5. Matching Fish Fingers Sauces

Various cold sauces harmonize perfectly with fried fish.

Remoulade comes first, followed by mayonnaise and classic rouille , which we know from bouillabaisse .

Cleverly conceived, the sauces can be refined with seasonal ingredients.

I’m thinking of freshly prepared diced tomatoes from sun-ripened tomatoes.

Or fresh wild garlic, which, finely chopped, unfolds its very special aroma in the freshly prepared mayonnaise.

herbs and mayonnaise
Add the herbs to the mayonnaise.

6. FAQ For this Fish Finger Recipe

I have summarized the most frequently asked questions from cooking courses here:

What gluten-free breadcrumbs do you use for homemade fish sticks?

Bread the fish sticks

I have tried gluten-free breadcrumbs from Schär and Leimer. The Leimer breadcrumbs come closest to the real breadcrumbs. Alternatively, you can buy Schär Burger Buns and grate them into dried breadcrumbs.

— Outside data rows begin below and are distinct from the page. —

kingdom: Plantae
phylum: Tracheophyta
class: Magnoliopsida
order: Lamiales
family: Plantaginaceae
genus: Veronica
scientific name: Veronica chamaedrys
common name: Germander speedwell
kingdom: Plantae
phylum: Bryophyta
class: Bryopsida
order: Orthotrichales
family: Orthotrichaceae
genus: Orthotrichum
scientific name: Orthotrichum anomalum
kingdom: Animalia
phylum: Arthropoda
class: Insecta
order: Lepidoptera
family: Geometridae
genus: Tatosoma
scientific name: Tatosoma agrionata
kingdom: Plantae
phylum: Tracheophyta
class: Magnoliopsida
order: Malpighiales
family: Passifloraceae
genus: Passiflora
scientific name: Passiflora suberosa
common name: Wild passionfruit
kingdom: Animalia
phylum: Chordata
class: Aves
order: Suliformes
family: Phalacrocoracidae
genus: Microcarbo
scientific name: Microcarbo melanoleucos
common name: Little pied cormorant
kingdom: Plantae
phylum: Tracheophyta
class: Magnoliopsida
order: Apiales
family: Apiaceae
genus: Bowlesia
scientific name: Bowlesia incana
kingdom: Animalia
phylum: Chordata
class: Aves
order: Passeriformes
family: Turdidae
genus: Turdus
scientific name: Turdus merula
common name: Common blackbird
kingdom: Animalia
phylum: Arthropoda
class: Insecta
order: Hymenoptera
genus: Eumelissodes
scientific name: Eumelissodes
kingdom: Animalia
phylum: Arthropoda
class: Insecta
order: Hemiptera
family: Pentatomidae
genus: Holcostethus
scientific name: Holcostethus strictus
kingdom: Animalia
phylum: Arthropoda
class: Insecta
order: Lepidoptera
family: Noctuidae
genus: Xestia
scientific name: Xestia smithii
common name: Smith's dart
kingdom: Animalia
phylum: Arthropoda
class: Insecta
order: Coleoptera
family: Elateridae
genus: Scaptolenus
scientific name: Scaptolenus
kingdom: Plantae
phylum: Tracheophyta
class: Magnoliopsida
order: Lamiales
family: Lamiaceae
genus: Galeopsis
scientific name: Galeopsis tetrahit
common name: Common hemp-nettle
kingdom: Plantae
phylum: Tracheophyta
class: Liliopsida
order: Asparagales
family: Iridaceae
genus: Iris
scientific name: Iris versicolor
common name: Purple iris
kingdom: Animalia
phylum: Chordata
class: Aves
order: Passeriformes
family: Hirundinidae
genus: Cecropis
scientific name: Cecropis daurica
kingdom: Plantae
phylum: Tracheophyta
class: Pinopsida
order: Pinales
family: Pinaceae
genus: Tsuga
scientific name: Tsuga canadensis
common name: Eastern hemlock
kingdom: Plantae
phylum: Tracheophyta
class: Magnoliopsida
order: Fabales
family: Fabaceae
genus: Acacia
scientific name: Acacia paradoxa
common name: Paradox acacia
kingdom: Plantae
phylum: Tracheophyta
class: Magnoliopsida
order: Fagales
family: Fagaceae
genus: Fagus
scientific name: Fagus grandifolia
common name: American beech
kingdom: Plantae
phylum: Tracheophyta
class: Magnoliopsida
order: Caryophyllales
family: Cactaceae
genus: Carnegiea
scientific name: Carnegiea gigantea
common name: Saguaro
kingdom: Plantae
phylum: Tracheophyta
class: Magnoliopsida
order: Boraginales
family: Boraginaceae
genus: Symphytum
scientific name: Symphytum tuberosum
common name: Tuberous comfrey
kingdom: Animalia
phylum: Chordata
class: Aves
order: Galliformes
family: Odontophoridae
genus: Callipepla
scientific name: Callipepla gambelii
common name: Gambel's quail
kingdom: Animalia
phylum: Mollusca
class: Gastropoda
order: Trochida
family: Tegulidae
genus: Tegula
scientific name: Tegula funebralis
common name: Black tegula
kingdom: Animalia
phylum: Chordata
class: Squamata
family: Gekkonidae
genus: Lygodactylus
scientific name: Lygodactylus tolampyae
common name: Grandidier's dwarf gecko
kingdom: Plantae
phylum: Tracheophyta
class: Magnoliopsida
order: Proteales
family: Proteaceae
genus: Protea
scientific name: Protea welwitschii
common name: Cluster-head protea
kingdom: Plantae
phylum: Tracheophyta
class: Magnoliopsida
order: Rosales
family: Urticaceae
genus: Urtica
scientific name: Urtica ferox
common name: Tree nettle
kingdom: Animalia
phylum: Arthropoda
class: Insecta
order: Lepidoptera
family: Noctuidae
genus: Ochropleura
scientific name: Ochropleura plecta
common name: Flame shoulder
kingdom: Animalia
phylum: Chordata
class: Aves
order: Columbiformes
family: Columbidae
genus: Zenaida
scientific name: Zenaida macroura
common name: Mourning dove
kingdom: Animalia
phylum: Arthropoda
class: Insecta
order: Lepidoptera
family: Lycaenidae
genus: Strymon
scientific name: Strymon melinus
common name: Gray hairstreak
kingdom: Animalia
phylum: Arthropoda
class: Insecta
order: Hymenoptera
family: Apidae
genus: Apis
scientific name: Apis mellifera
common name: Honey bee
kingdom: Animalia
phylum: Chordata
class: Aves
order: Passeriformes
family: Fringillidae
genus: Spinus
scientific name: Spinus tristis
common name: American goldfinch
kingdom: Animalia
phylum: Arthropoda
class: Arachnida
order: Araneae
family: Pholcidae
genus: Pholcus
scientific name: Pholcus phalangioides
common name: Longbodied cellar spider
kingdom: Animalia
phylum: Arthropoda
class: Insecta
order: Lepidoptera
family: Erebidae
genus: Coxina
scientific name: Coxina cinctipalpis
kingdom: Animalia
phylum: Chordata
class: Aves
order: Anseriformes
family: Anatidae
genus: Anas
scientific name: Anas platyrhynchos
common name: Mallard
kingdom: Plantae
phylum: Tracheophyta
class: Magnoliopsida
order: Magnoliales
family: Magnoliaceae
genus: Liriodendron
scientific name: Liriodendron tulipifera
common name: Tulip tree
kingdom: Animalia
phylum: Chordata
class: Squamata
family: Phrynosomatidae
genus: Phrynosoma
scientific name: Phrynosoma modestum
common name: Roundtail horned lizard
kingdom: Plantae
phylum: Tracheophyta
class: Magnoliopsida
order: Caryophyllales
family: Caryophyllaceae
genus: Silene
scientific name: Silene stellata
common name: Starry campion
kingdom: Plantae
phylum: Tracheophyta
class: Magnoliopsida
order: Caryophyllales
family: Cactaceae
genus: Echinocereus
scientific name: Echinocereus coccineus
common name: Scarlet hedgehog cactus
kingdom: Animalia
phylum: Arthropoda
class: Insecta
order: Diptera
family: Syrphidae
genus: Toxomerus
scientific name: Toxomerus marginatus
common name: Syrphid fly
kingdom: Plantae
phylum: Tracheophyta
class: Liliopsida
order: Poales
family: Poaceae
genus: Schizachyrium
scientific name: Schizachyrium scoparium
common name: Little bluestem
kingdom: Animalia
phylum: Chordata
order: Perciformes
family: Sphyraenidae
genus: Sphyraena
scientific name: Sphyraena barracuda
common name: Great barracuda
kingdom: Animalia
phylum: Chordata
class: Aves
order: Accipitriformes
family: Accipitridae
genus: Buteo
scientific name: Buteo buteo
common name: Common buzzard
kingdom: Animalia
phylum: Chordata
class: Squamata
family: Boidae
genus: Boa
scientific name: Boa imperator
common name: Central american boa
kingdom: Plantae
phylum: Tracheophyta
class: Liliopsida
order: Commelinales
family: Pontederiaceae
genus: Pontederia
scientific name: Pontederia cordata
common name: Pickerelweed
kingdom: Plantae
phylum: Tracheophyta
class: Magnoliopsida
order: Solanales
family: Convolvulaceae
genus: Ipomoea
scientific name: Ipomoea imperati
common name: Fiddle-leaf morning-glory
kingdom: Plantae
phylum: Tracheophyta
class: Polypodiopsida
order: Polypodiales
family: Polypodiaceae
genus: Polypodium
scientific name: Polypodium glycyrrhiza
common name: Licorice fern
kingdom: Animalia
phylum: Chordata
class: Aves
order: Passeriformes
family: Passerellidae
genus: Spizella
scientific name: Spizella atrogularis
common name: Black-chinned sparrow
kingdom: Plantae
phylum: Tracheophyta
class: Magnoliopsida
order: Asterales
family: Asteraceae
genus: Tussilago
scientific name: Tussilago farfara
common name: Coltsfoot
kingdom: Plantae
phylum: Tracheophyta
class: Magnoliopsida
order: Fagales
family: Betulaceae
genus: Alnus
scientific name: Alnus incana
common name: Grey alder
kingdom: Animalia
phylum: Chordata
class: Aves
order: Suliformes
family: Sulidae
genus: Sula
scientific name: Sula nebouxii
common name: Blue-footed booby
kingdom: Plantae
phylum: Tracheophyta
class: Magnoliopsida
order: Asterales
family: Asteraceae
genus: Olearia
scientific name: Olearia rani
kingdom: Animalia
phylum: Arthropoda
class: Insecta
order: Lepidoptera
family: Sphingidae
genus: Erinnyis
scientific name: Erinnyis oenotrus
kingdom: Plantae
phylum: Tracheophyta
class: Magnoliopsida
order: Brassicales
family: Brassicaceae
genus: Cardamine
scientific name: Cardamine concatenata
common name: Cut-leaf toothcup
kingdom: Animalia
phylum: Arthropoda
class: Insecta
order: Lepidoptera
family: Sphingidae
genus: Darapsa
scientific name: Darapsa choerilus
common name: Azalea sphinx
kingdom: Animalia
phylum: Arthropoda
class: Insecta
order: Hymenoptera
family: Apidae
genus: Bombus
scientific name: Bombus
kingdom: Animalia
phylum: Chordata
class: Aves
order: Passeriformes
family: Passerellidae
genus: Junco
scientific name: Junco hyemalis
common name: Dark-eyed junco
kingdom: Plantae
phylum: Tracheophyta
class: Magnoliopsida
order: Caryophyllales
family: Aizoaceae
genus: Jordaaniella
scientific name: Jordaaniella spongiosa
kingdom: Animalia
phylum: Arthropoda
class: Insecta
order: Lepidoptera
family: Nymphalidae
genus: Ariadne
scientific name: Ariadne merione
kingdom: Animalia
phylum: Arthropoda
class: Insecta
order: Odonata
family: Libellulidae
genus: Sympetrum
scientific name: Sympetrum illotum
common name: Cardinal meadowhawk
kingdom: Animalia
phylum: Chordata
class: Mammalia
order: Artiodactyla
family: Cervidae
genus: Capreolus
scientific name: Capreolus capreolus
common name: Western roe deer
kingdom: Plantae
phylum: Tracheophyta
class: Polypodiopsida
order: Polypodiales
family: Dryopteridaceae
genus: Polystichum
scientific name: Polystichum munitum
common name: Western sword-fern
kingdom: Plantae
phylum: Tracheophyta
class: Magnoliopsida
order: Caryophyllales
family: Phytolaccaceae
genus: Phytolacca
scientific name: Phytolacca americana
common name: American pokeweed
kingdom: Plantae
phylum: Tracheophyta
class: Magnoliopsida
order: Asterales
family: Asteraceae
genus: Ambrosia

Why is pollock better than cod for homemade fish sticks?

Saithe fillet on the cutting board

The thick breading allows industrially produced fish sticks to be prepared with different types of fish.

Due to the thick breading cod is well protected for frying.

Pollock is better fried with a fine breading and with a thicker one.

The fish fillet retains more structure and therefore tastes better.

What cold sauce is your favorite to serve with fish sticks?

Remoulade ingredients before mixing

I love to serve a homemade remoulade sauce with fish sticks and baked fish in general.

How can I serve fish sticks healthier for children?

Beetroot and beetroot salad

Do not serve the fish sticks with French fries. Freshly prepared mashed potatoes and various salads are a good side dish.